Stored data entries
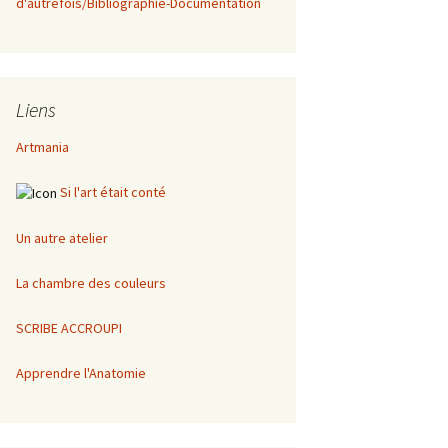
d'autrefois/Bibliographie-Documentation
Liens
Artmania
Si l'art était conté
Un autre atelier
La chambre des couleurs
SCRIBE ACCROUPI
Apprendre l'Anatomie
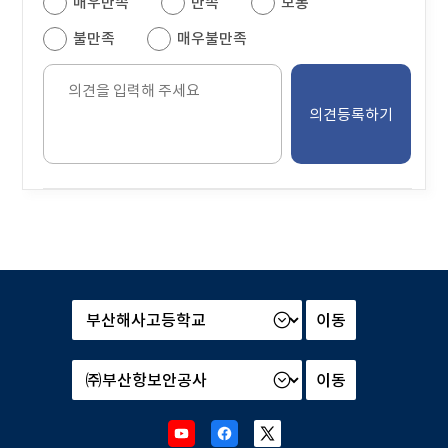
매우만족
만족
보통
는
테
불만족
매우불만족
이
블
의
견
을
입
력
해
주
세
요.
본
부
및
산
소
하
속
기
기
관
관
Youtube
Facebook
X
선
선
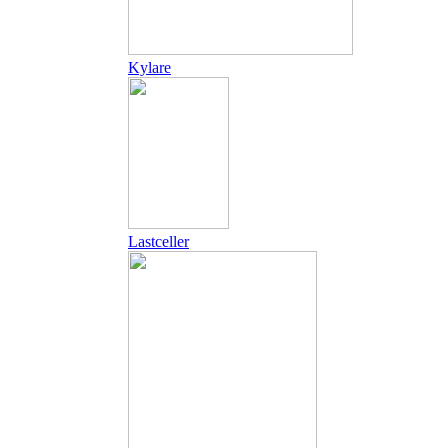
Kylare
Lastceller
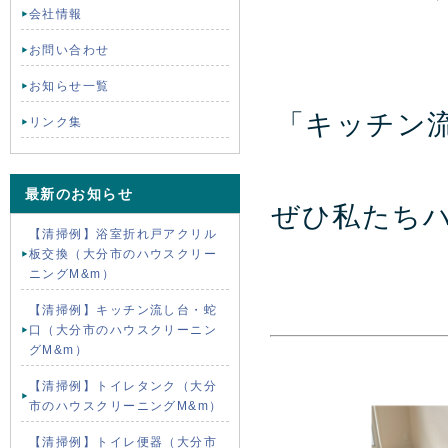
会社情報
お問い合わせ
お知らせ一覧
「キッチン
リンク集
最新のお知らせ
ぜひ私たち
【清掃例】浴室折れ戸アクリル
板交換（大分市のハウスクリー
ニングM&m）
【清掃例】キッチン流し台・蛇
口（大分市のハウスクリーニン
グM&m）
【清掃例】トイレタンク（大分
市のハウスクリーニングM&m）
【清掃例】トイレ便器（大分市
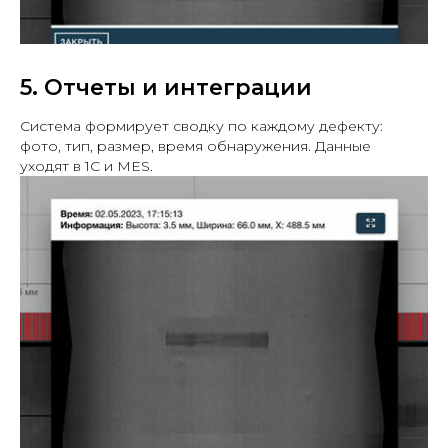
5. Отчеты и интеграции
Система формирует сводку по каждому дефекту:
фото, тип, размер, время обнаружения. Данные
уходят в 1С и MES.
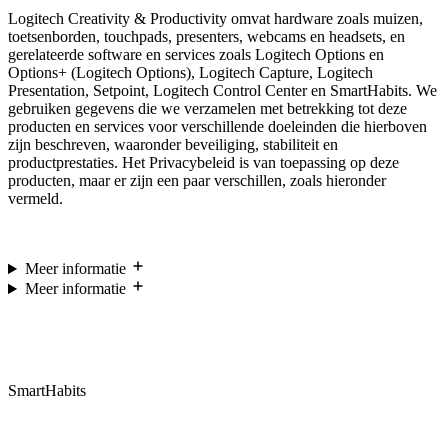
Logitech Creativity & Productivity omvat hardware zoals muizen,
toetsenborden, touchpads, presenters, webcams en headsets, en
gerelateerde software en services zoals Logitech Options en
Options+ (Logitech Options), Logitech Capture, Logitech
Presentation, Setpoint, Logitech Control Center en SmartHabits. We
gebruiken gegevens die we verzamelen met betrekking tot deze
producten en services voor verschillende doeleinden die hierboven
zijn beschreven, waaronder beveiliging, stabiliteit en
productprestaties. Het Privacybeleid is van toepassing op deze
producten, maar er zijn een paar verschillen, zoals hieronder
vermeld.
Meer informatie
Meer informatie
SmartHabits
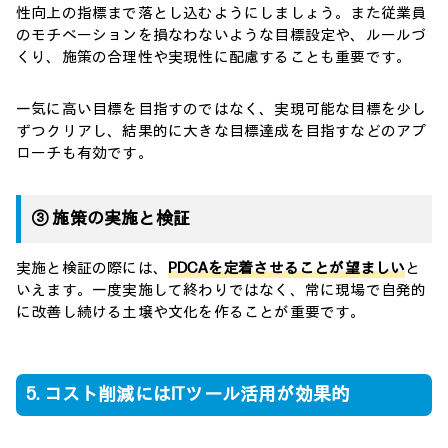
性向上の指標まで落とし込むようにしましょう。また従業員
のモチベーションを損なわないような目標設定や、ルールづ
くり、施策の合理性や実現性に配慮することも重要です。
一気に高い目標を目指すのではなく、実現可能な目標を少し
ずつクリアし、結果的に大きな目標達成を目指すなどのアプ
ローチも有効です。
③ 施策の実施と検証
実施と検証の際には、
PDCAを定着させることが望ましい
と
いえます。一度実施して終わりではなく、常に現場で自発的
に改善し続ける土壌や文化を作ることが重要です。
5. コスト削減にはITツール活用が効果的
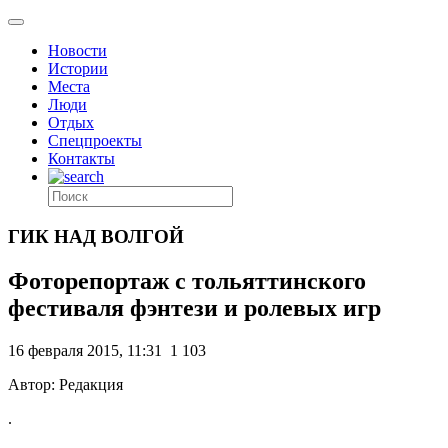
Новости
Истории
Места
Люди
Отдых
Спецпроекты
Контакты
ГИК НАД ВОЛГОЙ
Фоторепортаж с тольяттинского
фестиваля фэнтези и ролевых игр
16 февраля 2015, 11:31
1 103
Автор: Редакция
.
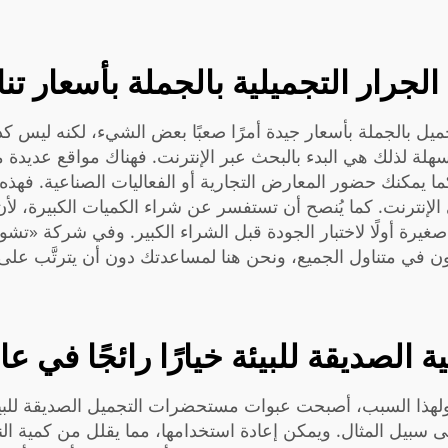
لجرار التجميلية بالجملة بأسعار تن
ل بالجملة بأسعار جيدة أمرًا صعبًا بعض الشيء، لكنه ليس ك
لة لذلك هي البدء بالبحث عبر الإنترنت. فهناك مواقع عديدة
ما يمكنك حضور المعارض التجارية أو الفعاليات الصناعية. فهذه ال
لإنترنت. كما يُنصح أن تستفسر عن شراء الكميات الكبيرة، لأن ال
رة أولًا لاختبار الجودة قبل الشراء الكبير. وفي شركة «تشووت
ون في متناول الجميع، ونحن هنا لمساعدتك دون أن يترتَّب على 
لصديقة للبيئة خيارًا رائجًا في عام ٠٢٣
يًّا بالبيئة. ولهذا السبب، أصبحت عبوات مستحضرات التجميل الصديقة ل
لى سبيل المثال. ويمكن إعادة استخدامها، مما يقلل من كمية الن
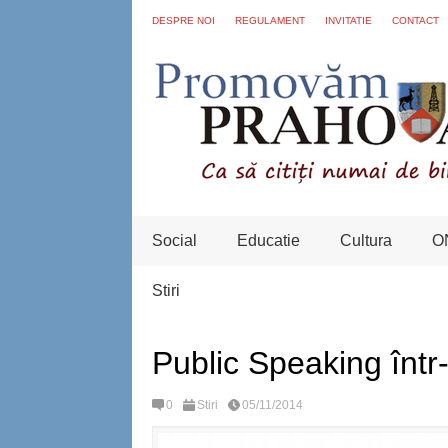
DESPRE NOI
REGULAMENT
INVITATIE
CONTACT
Social
Educatie
Cultura
O
Stiri
Public Speaking într
0
Stiri
05/11/2014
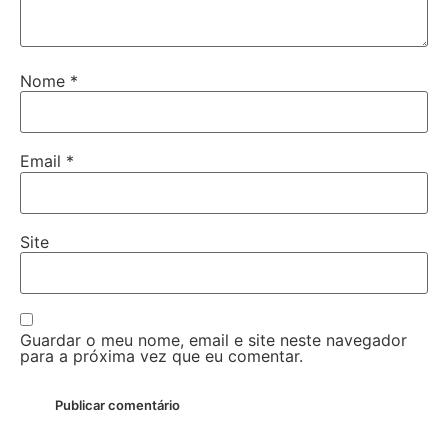
Nome
*
Email
*
Site
Guardar o meu nome, email e site neste navegador
para a próxima vez que eu comentar.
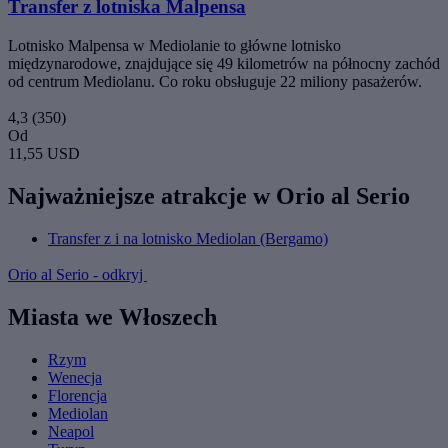
Transfer z lotniska Malpensa
Lotnisko Malpensa w Mediolanie to główne lotnisko
międzynarodowe, znajdujące się 49 kilometrów na północny zachód
od centrum Mediolanu. Co roku obsługuje 22 miliony pasażerów.
4,3
(350)
Od
11,55 USD
Najważniejsze atrakcje w Orio al Serio
Transfer z i na lotnisko Mediolan (Bergamo)
Orio al Serio - odkryj
Miasta we Włoszech
Rzym
Wenecja
Florencja
Mediolan
Neapol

_PROMPT_: Transcribe the text read from each of the records above, reproducing every line without change. Leave the pictures out of your answer.

_SOLUTION FOR THIS TASK_:
d'autrefois/Bibliographie-Documentation
Liens
Artmania
Si l'art était conté
Un autre atelier
La chambre des couleurs
SCRIBE ACCROUPI
Apprendre l'Anatomie
매우만족
만족
보통
는
테
불만족
매우불만족
이
블
의
견
을
입
력
해
주
세
요.
본
부
및
산
소
하
속
기
기
관
관
Youtube
Facebook
X
선
선
Kylare
Lastceller
会社情報
お問い合わせ
お知らせ一覧
「キッチン
リンク集
最新のお知らせ
ぜひ私たち
【清掃例】浴室折れ戸アクリル
板交換（大分市のハウスクリー
ニングM&m）
【清掃例】キッチン流し台・蛇
口（大分市のハウスクリーニン
グM&m）
【清掃例】トイレタンク（大分
市のハウスクリーニングM&m）
【清掃例】トイレ便器（大分市
5. Отчеты и интеграции
Система формирует сводку по каждому дефекту:
фото, тип, размер, время обнаружения. Данные
уходят в 1С и MES.
Logitech Creativity & Productivity omvat hardware zoals muizen,
toetsenborden, touchpads, presenters, webcams en headsets, en
gerelateerde software en services zoals Logitech Options en
Options+ (Logitech Options), Logitech Capture, Logitech
Presentation, Setpoint, Logitech Control Center en SmartHabits. We
gebruiken gegevens die we verzamelen met betrekking tot deze
producten en services voor verschillende doeleinden die hierboven
zijn beschreven, waaronder beveiliging, stabiliteit en
productprestaties. Het Privacybeleid is van toepassing op deze
producten, maar er zijn een paar verschillen, zoals hieronder
vermeld.
Meer informatie
Meer informatie
SmartHabits
性向上の指標まで落とし込むようにしましょう。また従業員
のモチベーションを損なわないような目標設定や、ルールづ
くり、施策の合理性や実現性に配慮することも重要です。
一気に高い目標を目指すのではなく、実現可能な目標を少し
ずつクリアし、結果的に大きな目標達成を目指すなどのアプ
ローチも有効です。
③ 施策の実施と検証
実施と検証の際には、
PDCAを定着させることが望ましい
と
いえます。一度実施して終わりではなく、常に現場で自発的
に改善し続ける土壌や文化を作ることが重要です。
5. コスト削減にはITツール活用が効果的
Новости
Истории
Места
Люди
Отдых
Спецпроекты
Контакты
ГИК НАД ВОЛГОЙ
Фоторепортаж с тольяттинского
фестиваля фэнтези и ролевых игр
16 февраля 2015, 11:31
1 103
Автор: Редакция
.
لجرار التجميلية بالجملة بأسعار تن
ل بالجملة بأسعار جيدة أمرًا صعبًا بعض الشيء، لكنه ليس ك
لة لذلك هي البدء بالبحث عبر الإنترنت. فهناك مواقع عديدة
ما يمكنك حضور المعارض التجارية أو الفعاليات الصناعية. فهذه ال
لإنترنت. كما يُنصح أن تستفسر عن شراء الكميات الكبيرة، لأن ال
رة أولًا لاختبار الجودة قبل الشراء الكبير. وفي شركة «تشووت
ون في متناول الجميع، ونحن هنا لمساعدتك دون أن يترتَّب على 
لصديقة للبيئة خيارًا رائجًا في عام ٠٢٣
يًّا بالبيئة. ولهذا السبب، أصبحت عبوات مستحضرات التجميل الصديقة ل
لى سبيل المثال. ويمكن إعادة استخدامها، مما يقلل من كمية الن
DESPRE NOI
REGULAMENT
INVITATIE
CONTACT
Social
Educatie
Cultura
O
Stiri
Public Speaking într
0
Stiri
05/11/2014
Nome
*
Email
*
Site
Guardar o meu nome, email e site neste navegador
para a próxima vez que eu comentar.
Transfer z lotniska Malpensa
Lotnisko Malpensa w Mediolanie to główne lotnisko
międzynarodowe, znajdujące się 49 kilometrów na północny zachód
od centrum Mediolanu. Co roku obsługuje 22 miliony pasażerów.
4,3
(350)
Od
11,55 USD
Najważniejsze atrakcje w Orio al Serio
Transfer z i na lotnisko Mediolan (Bergamo)
Orio al Serio - odkryj
Miasta we Włoszech
Rzym
Wenecja
Florencja
Mediolan
Neapol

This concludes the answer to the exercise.